:: DATA EXTRACT

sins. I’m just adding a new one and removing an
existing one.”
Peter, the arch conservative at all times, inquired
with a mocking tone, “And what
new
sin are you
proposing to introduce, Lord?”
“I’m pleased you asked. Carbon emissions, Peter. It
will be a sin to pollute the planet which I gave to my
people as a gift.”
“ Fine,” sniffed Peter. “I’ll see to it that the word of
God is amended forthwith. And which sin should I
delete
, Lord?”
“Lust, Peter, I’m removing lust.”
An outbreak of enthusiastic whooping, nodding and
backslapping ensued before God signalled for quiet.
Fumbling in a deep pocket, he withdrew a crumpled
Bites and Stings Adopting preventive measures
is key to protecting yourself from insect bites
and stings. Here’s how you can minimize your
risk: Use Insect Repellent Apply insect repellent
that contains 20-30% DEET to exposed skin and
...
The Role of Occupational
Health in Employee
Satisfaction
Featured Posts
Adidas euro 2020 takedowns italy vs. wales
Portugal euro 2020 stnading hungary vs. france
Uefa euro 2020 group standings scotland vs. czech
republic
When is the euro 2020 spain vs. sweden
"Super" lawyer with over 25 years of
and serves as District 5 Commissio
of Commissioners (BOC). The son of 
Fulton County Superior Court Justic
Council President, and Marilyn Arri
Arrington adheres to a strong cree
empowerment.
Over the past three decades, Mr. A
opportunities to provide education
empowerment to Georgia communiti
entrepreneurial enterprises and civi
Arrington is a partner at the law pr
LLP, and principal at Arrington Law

::::

__AIM OF THE TASK__. Show all lines of the material in which the word "that" can be found.

__COMPLETED TASK__.
“ Fine,” sniffed Peter. “I’ll see to it that the word of
that contains 20-30% DEET to exposed skin and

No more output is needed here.